DOCUMENT SECTION —

** Start **

On Thu, Apr 04, 2024 at 03:33:04PM +0100, Ryan Roberts wrote:
> Hi All,
>
> It turns out that creating the linear map can take a significant proportion of
> the total boot time, especially when rodata=full. And most of the time is spent
> waiting on superfluous tlb invalidation and memory barriers. This series reworks
> the kernel pgtable generation code to significantly reduce the number of those
> TLBIs, ISBs and DSBs. See each patch for details.
>
> The below shows the execution time of map_mem() across a couple of different
> systems with different RAM configurations. We measure after applying each patch
> and show the improvement relative to base (v6.9-rc2):
>
> | Apple M2 VM | Ampere Altra| Ampere Altra| Ampere Altra
> | VM, 16G | VM, 64G | VM, 256G | Metal, 512G
> ---------------|-------------|-------------|-------------|-------------
> | ms (%) | ms (%) | ms (%) | ms (%)
> ---------------|-------------|-------------|-------------|-------------
> base | 153 (0%) | 2227 (0%) | 8798 (0%) | 17442 (0%)
> no-cont-remap | 77 (-49%) | 431 (-81%) | 1727 (-80%) | 3796 (-78%)
> batch-barriers | 13 (-92%) | 162 (-93%) | 655 (-93%) | 1656 (-91%)
> no-alloc-remap | 11 (-93%) | 109 (-95%) | 449 (-95%) | 1257 (-93%)
> lazy-unmap | 6 (-96%) | 61 (-97%) | 257 (-97%) | 838 (-95%)
>
> This series applies on top of v6.9-rc2. All mm selftests pass. I've compile and
> boot tested various PAGE_SIZE and VA size configs.
>
> ---
>
> Changes since v1 [1]
> ====================
>
> - Added Tested-by tags (thanks to Eric and Itaru)
> - Renamed ___set_pte() -> __set_pte_nosync() (per Ard)

** End **

CHALLENGE 1 —
Answer the following questions from the patch series message.
(a) Which function's execution time is measured across the different systems?
(b) On top of which kernel version does the series apply?
(c) To what name was ___set_pte() changed?
CHALLENGE 2 — Rewrite the paragraph of the patch series message beginning "It turns out that creating the linear map" in a shorter form, preserving its main facts.
CHALLENGE 3 — Reproduce the portion of the patch series message starting at "On Thu, Apr" and ending at "patch for details.", with no changes.

EXTRACTED DATA —

** Start **

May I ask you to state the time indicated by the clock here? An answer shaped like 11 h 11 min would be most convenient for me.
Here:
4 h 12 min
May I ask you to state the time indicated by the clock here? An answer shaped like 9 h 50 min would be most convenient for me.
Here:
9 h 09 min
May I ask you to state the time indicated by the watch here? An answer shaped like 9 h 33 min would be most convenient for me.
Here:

** End **
** Start **

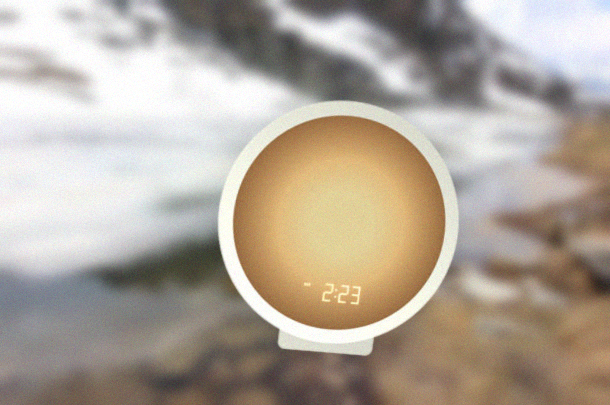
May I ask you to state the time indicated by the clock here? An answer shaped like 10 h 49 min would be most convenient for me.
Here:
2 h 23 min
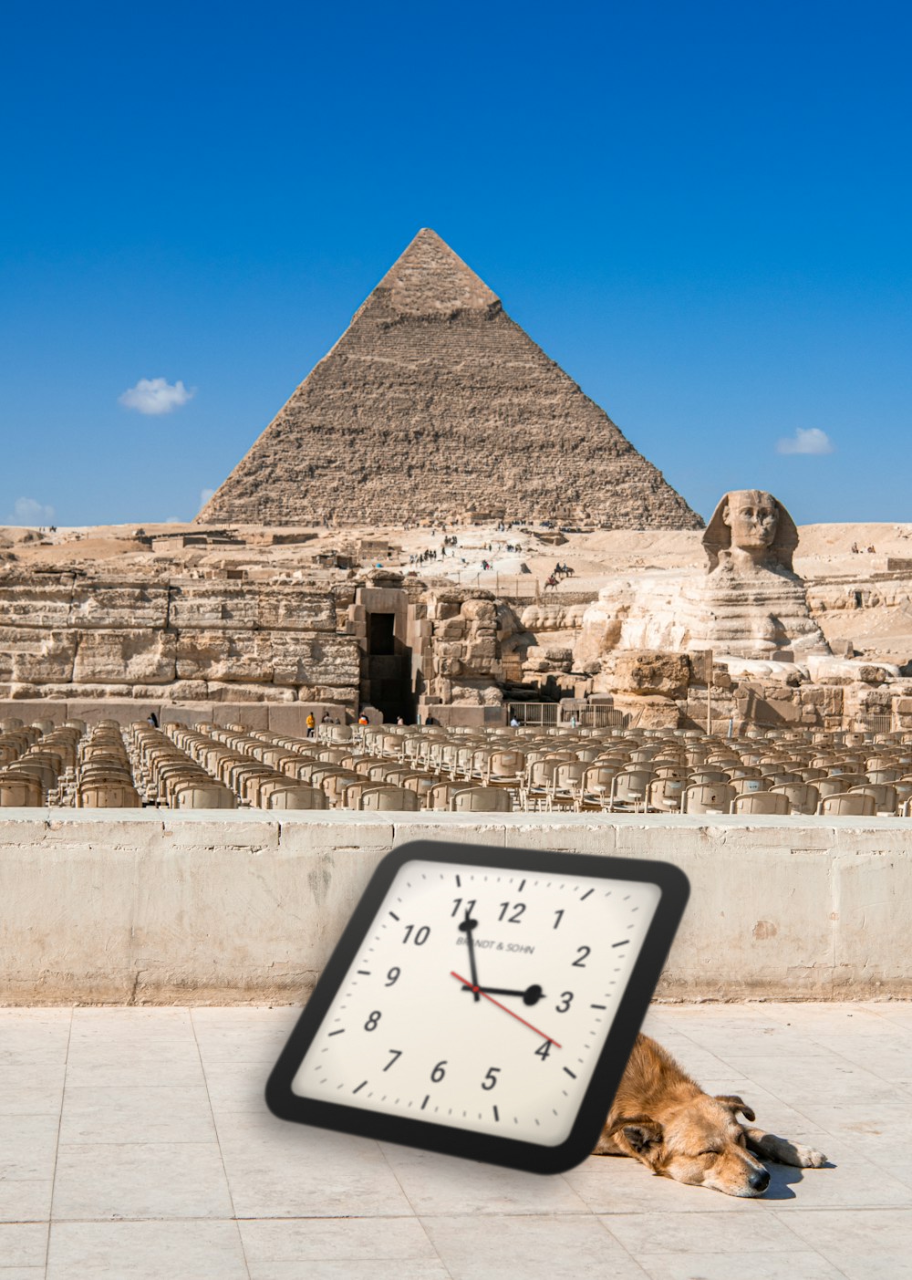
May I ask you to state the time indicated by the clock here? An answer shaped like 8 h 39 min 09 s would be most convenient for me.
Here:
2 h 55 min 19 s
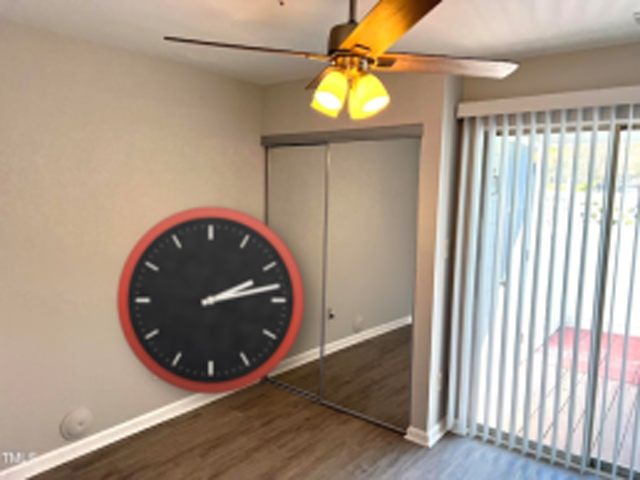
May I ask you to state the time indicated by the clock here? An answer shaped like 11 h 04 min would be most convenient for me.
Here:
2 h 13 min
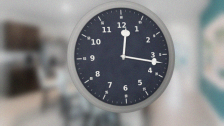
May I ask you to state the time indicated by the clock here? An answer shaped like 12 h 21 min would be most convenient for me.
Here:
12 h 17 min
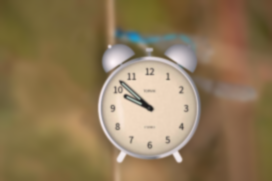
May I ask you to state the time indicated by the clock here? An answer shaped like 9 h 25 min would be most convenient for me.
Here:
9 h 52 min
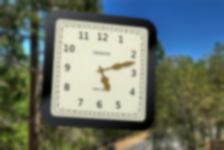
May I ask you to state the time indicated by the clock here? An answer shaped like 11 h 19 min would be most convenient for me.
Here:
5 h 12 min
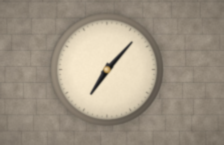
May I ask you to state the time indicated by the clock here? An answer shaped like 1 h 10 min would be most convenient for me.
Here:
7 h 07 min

** End **
** Start **

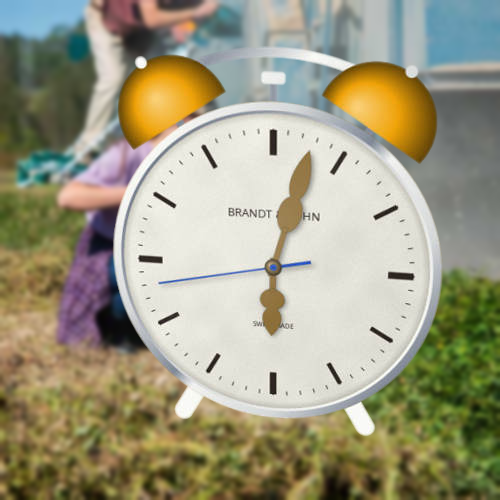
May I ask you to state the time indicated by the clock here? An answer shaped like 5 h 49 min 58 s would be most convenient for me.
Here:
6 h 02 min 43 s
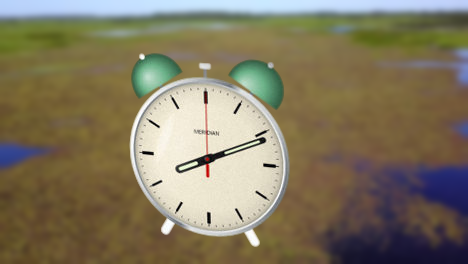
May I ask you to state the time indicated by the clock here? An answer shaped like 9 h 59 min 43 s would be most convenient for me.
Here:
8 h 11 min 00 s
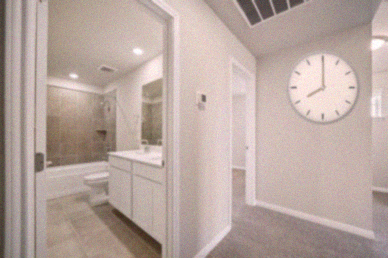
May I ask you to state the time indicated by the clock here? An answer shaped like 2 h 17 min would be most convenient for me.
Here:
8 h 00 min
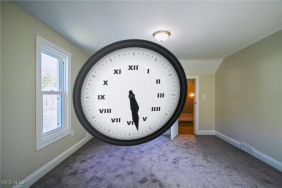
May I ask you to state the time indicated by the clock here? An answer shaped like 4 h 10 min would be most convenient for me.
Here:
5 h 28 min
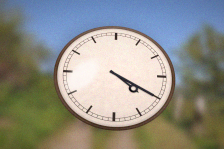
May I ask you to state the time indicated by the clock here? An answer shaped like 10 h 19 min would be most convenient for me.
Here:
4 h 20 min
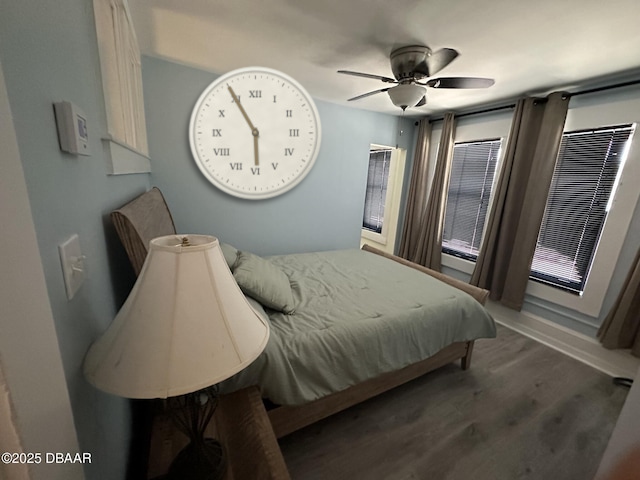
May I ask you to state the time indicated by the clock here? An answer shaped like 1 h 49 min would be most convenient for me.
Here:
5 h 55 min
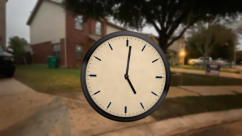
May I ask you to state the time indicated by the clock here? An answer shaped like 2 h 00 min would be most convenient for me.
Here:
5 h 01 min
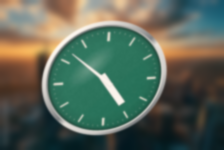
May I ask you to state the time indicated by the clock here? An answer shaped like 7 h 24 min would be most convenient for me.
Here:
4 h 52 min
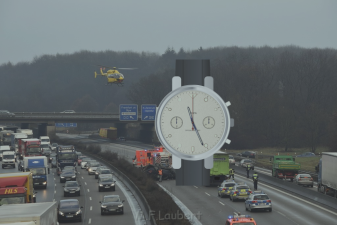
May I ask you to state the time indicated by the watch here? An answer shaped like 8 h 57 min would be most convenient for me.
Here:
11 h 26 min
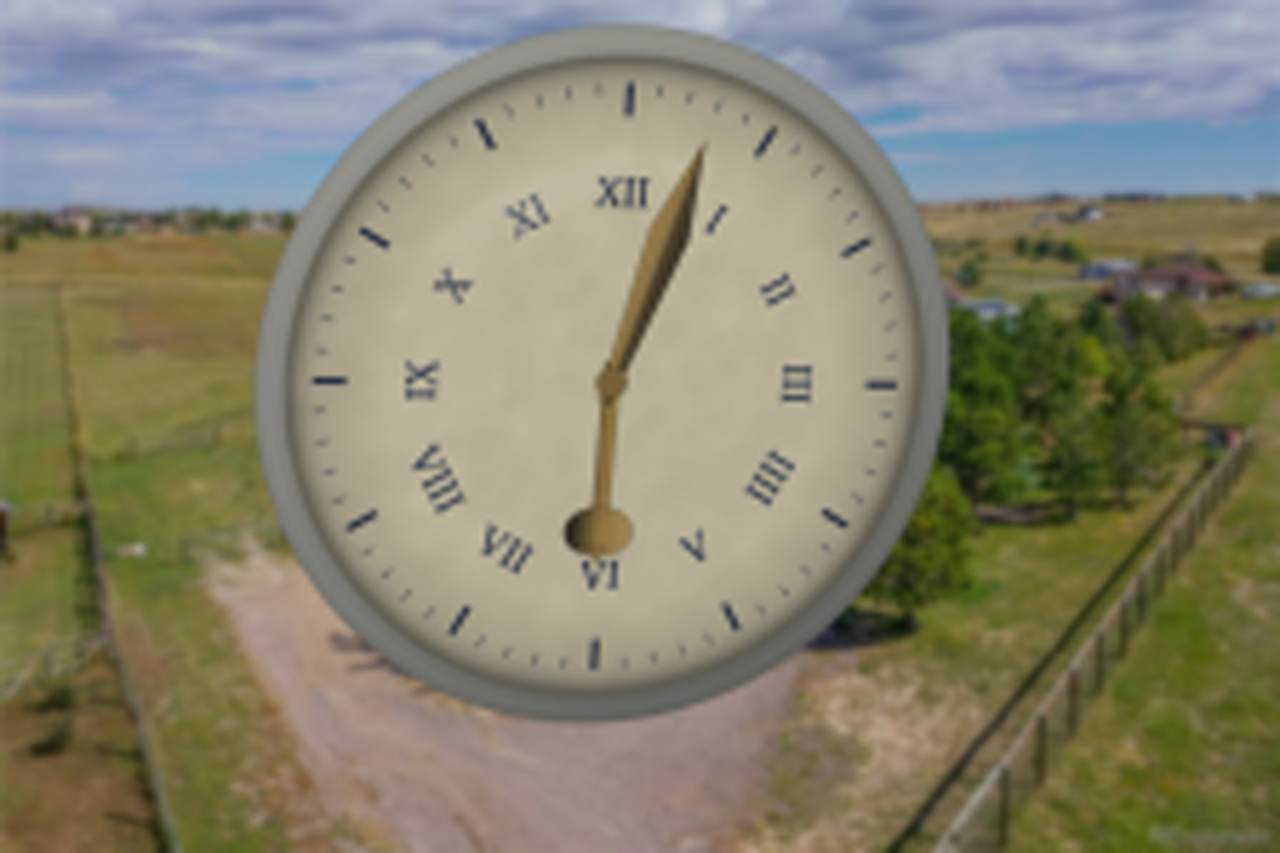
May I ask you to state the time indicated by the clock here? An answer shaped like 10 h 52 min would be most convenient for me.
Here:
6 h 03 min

** End **

WORKED ANSWER 1 —
(a) map_mem()
(b) v6.9-rc2
(c) __set_pte_nosync()

WORKED ANSWER 2 — Building the linear map can take up a large share of total boot time, particularly with rodata=full, and most of that time goes to waiting on unnecessary TLB invalidation and memory barriers. The series reworks the kernel pgtable generation code to greatly reduce the number of TLBIs, ISBs and DSBs. Each patch gives the details.

WORKED ANSWER 3 —
On Thu, Apr 04, 2024 at 03:33:04PM +0100, Ryan Roberts wrote:
> Hi All,
>
> It turns out that creating the linear map can take a significant proportion of
> the total boot time, especially when rodata=full. And most of the time is spent
> waiting on superfluous tlb invalidation and memory barriers. This series reworks
> the kernel pgtable generation code to significantly reduce the number of those
> TLBIs, ISBs and DSBs. See each patch for details.